La rubia pidió un té con limón, regaló la cajita sin abrir a una mujer que pasó mendigando y se refugió en la terraza de humo. La que permite a la mirada acceder donde el cuerpo no llega y deja a la risa tonta como banderita para regresar a destino.

Se mudó cerca de un parque con lago. Tomó clases de guitarra, pintó cuadros pequeños en el verde y vendió algunos allí mismo. Por las noches, tomó un reemplazo de mesera en un restó de moda. Su carácter y personalidad la dejaron efectiva y una noche primaveral la pasaron a buscar y tuvo su primera cita. Y luego otra, y otra más, y otra. El auto rojo a las tres se hizo habitual.

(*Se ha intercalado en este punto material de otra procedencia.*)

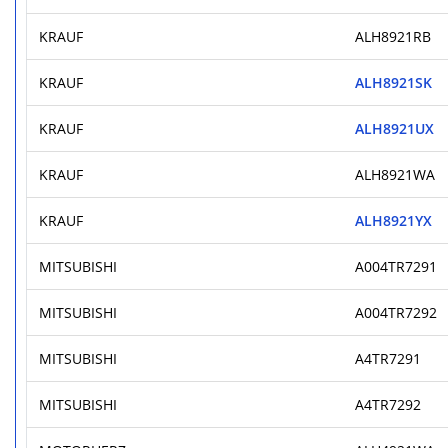
KRAUF
ALH8921RB
KRAUF
ALH8921SK
KRAUF
ALH8921UX
KRAUF
ALH8921WA
KRAUF
ALH8921YX
MITSUBISHI
A004TR7291
MITSUBISHI
A004TR7292
MITSUBISHI
A4TR7291
MITSUBISHI
A4TR7292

La novedad corrió por internet antes que Raquel recibiera el llamado. ¡Milagro! Un náufrago había sido rescatado cerca de la Isla de Pascua.

Regresaba Pablo.

Aeroparque era un hormiguero en día de tormenta. A su movimiento habitual se sumaba la llegada del sobreviviente. Curiosos, periodistas, fotógrafos, cholulos, marinos, inundaban la sala de espera. Cuando Pablo pudo cruzar esa fauna pegajosa, se encontró con brillos de estrellas en los ojos de Raquel, a su lado, Laura, tomaba su mano.